Sex-based differences in the blood pressure responses to muscle metaboreflex activation are consistent between limb and respiratory muscle.

Autor: Benbaruj JM; School of Kinesiology, University of British Columbia, Vancouver, Canada., Leahy MG; School of Kinesiology, University of British Columbia, Vancouver, Canada., Jackman R; School of Kinesiology, University of British Columbia, Vancouver, Canada., Rae T; School of Kinesiology, University of British Columbia, Vancouver, Canada., Boushel R; School of Kinesiology, University of British Columbia, Vancouver, Canada., Foster GE; School of Health and Exercise Sciences, University of British Columbia, Kelowna, Canada., Sheel AW; School of Kinesiology, University of British Columbia, Vancouver, Canada.
Jazyk: angličtina
Zdroj: Journal of applied physiology (Bethesda, Md. : 1985) [J Appl Physiol (1985)] 2024 Nov 01; Vol. 137 (5), pp. 1220-1230. Date of Electronic Publication: 2024 Sep 12.

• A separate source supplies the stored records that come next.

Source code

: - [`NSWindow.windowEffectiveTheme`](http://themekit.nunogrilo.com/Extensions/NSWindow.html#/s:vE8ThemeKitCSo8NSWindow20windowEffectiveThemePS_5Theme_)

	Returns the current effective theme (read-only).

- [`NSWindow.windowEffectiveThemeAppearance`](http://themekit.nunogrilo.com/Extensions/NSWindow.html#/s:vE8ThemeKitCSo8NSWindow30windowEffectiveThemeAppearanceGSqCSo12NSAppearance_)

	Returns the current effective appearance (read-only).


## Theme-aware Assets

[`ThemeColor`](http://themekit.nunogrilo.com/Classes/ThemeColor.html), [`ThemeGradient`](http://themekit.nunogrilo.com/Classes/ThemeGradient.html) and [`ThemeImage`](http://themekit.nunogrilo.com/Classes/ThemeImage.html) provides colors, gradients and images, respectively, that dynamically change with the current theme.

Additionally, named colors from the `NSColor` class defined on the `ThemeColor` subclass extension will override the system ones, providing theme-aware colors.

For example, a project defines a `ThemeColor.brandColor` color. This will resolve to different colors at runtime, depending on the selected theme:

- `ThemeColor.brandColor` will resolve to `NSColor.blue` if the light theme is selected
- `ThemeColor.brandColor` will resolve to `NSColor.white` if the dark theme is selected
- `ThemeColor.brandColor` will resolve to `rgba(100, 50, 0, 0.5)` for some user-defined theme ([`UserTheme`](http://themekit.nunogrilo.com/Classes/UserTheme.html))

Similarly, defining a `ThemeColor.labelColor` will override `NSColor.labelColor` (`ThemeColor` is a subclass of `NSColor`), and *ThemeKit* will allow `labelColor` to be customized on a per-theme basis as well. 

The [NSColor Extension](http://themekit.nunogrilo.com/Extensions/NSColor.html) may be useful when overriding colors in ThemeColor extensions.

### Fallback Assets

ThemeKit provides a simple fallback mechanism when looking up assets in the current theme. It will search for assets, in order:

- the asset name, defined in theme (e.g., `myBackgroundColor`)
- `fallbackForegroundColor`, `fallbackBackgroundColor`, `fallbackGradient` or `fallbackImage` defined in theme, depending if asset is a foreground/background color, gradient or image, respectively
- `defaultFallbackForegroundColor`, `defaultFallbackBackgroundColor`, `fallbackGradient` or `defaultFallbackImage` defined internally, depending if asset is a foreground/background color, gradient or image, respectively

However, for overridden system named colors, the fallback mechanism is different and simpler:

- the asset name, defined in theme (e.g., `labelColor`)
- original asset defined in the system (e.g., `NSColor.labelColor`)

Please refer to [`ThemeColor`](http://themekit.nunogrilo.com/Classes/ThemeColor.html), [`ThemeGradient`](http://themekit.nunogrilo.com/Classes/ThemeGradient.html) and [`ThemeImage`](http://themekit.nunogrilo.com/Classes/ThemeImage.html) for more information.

DOI: 10.1152/japplphysiol.00187.2024
Abstrakt: The purpose of this study was to compare sex-based differences in the mean arterial blood pressure (MAP) response to limb and inspiratory metaboreflex activation, during relative and absolute workloads. Healthy males ( n = 9) and females ( n = 8) completed pulmonary function testing, forearm volume and circumference measurements, and bouts of limb and inspiratory muscle exercise. The exercises performed included bouts of rhythmic handgrip exercise (RHG) and inspiratory pressure threshold loading (PTL) to task failure, performed in a randomized order and separated by 30 minutes of rest. Participants performed both RHG and PTL at predetermined relative (R) and absolute (A) workloads, while cardiopulmonary measurements were recorded continuously. A time-dependent rise in MAP was observed in all participants, regardless of sex, muscle, or workload ( P < 0.001). MAP was greater in males than females during all exercise bouts regardless of muscle group or workload ( P < 0.001). The change in MAP from baseline was also greater in males (R-RHG: Δ31 ± 12 mmHg; R-PTL: Δ31 ± 9; A-RHG: Δ35 ± 6; and A-PTL: Δ30 ± 7) than females (R-RHG: Δ21 ± 7 mmHg; R-PTL: Δ13 ± 7; A-RHG: Δ21 ± 7; and A-PTL: Δ14 ± 3) ( P < 0.001). Results from this study show that when the forearm and diaphragm perform the same relative or absolute work, the blood pressure response is statistically similar, and both responses are greater in males than females. The findings from the present study suggest that the sex-based difference in the response to metaboreflex activation is similar between the limb and respiratory musculature. NEW & NOTEWORTHY With rhythmic handgrip exercise and inspiratory pressure threshold loading there was a time-dependent rise in the blood pressure that was significantly lower in females than males. The blunted blood pressure response in females was present whether handgrip or inspiratory workload was relative or absolute. An attenuated cardiovascular response to high levels of limb or respiratory muscle work may have implications for whole body exercise in health and disease.